Updated

Frequent stock shortages, the introduction of new variants and healthy third quarter bottom lines for both Asus and Google all suggested that the companies were shipping a steady flow of Nexus 7 tablets, but we've never known exactly just how well Android's flagship slate was doing; both businesses refused to divulge hard sales figures for the 7-inch slate... until now. In the wake of Asus' quarterly conference call, the company's CFO finally tossed out some numbers -- impressive, rapidly growing numbers.

“At the beginning, it was, for instance, 500K units a month, then maybe 600, 700K. This latest month, it was close to 1 million,” David Chang told The Wall Street Journal.

Moving one million units per month is an impressive feat for an Android tablet; a filing in the Apple vs. Samsung case showed that the Galaxy Tab 10.1, Android's first flagship tablet, only managed to sell 712,000 units in the U.S. in its first year on the market. Of course, that's a bit of an apple-to-oranges comparison, since Chang's figure was no doubt a worldwide total.

Here's a more appropriate Apple-to-Android comparison: Over 14 million iPads shipped last quarter alone, with another 17 million moved the quarter before that.
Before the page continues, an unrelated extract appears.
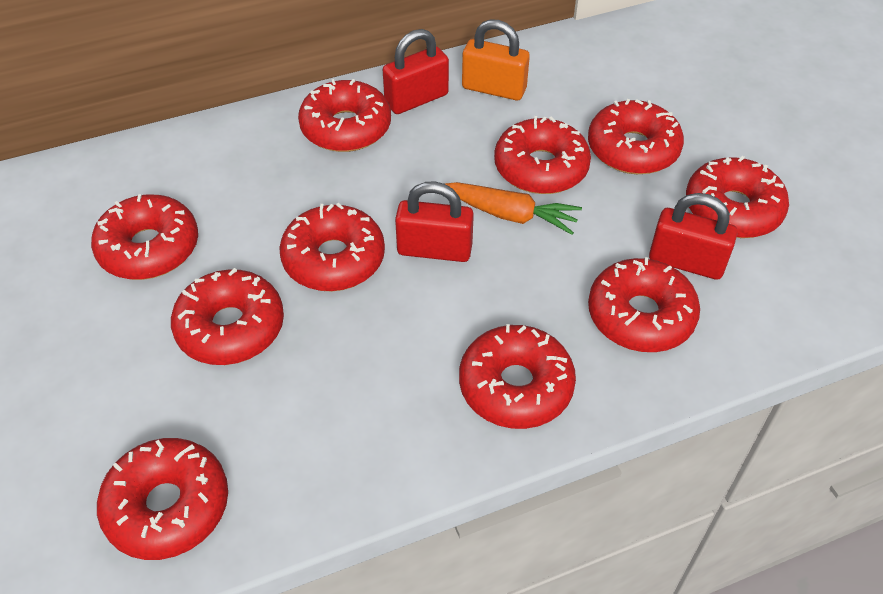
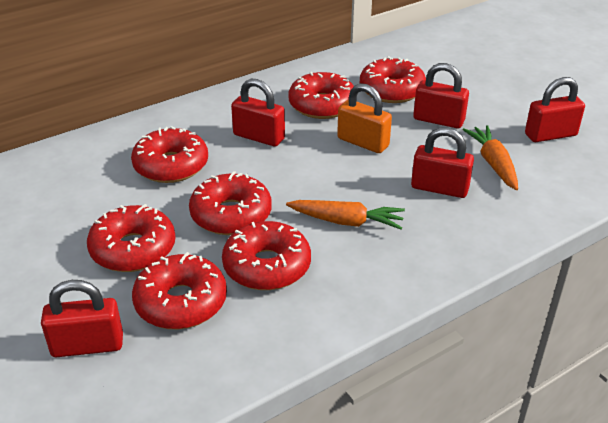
orange carrot: 1 -> 2
red donut: 10 -> 7
red padlock: 3 -> 5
In other words, the Nexus 7's impressive sales are still a tiny sliver of the iPad's sales, but the Nexus 7's sales have doubled in a four-month span and may be buoyed by the recent release of new 32GB and HSPA+-equipped variants -- assuming it can fight off the imposing threat posed by the $330 iPad mini, that is.

Will fans of the 7-inch form factor keep buying Android slates now that 275,000-plus iOS tablet-optimized apps are only $130 away? That's the million-unit question for Google, Asus and every other Android manufacturer this holiday season.